3. Try to delegate. There’s nothing that says a bride has to be in charge of all the wedding-related minutiae. Take advantage of the expertise of your friends and family. I tried to micromanage every detail, but allowing others to have more control would have made the planning more enjoyable for everyone involved. In the end, some of the nicest touches were details taken care of by others. My in-laws took charge of decorating the reception site, for instance. It was all the more beautiful to me because I hadn’t planned it myself.
4. Consider hiring a videographer. We decided we didn’t care about capturing the wedding on video. Then a friend of my father’s presented us with a tape of the day’s events. We absolutely love it.

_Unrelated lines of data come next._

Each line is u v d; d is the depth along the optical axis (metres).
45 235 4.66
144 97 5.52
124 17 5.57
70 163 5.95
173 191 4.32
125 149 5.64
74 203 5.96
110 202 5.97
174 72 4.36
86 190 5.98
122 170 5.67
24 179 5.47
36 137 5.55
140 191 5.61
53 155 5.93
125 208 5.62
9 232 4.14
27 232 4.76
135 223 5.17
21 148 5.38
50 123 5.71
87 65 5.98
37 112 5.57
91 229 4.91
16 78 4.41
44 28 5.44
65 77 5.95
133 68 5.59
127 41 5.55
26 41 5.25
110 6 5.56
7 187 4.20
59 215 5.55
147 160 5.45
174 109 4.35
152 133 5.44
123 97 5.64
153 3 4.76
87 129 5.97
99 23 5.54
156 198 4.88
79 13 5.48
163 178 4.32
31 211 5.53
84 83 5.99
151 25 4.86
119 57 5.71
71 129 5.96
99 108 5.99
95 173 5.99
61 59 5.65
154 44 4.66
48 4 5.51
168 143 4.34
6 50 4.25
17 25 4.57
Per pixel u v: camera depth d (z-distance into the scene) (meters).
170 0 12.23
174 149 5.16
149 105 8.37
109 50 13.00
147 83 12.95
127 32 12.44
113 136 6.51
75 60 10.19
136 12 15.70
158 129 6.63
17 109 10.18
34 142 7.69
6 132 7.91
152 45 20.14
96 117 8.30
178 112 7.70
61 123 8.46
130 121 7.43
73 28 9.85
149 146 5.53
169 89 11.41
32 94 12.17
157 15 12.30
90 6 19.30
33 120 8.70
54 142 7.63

5. Seek travel advice. Websites and travel guides mean you can plan a trip without getting any professional help. It’ll probably be cheaper that way. But a travel agent or friend who’s recently been to your destination can help you avoid unpleasant surprises. The hotel we chose turned out to be small and somewhat dingy – a far cry from the cheerful rooms pictured on its website. Someone with firsthand information could have helped us find a nicer place to stay.
6. Be realistic about the photos you request. Remember that you’re only going to have one chance to take pictures of everyone dolled up for the wedding. Think about what kinds of shots you’ll really want later and make sure your photographer knows what they are. For example, I thought it would be selfish to ask for pictures of me with each bridesmaid. But in retrospect, I wish we’d had them done.
7. Have a trial run with your hair and makeup. Whether you’re styling your hair yourself, relying on a friend or going to a pro, don’t let your wedding-day look be a surprise. The same thing goes for your makeup, especially if you don’t usually wear much. I liked the way my husband’s cousin did my makeup, but we didn’t test it out ahead of time. Later, I was surprised by how heavy it appeared in some of the photos.
8: Make the rehearsal count. The rehearsal details matter more than I imagined. We didn’t have anything for our flower girl to practice with at the rehearsal. During the wedding, she carefully placed about a dozen petals in the center of the aisle – one at a time, with painstaking care. It was sweet, in a way, but she probably would have had more fun if she’d gotten to try out the job with paper “petals” ahead of time.
9: Have a bite. Find a way to eat something at the wedding. Take it from me: You’ll regret not trying anything from the menu you put together with such care.
10: Stay organized. I don’t care how organized you are or if you have a perfect memory. You need a wedding-day checklist. Take my word for it. I actually had to send my maid of honor back to my apartment to get my veil.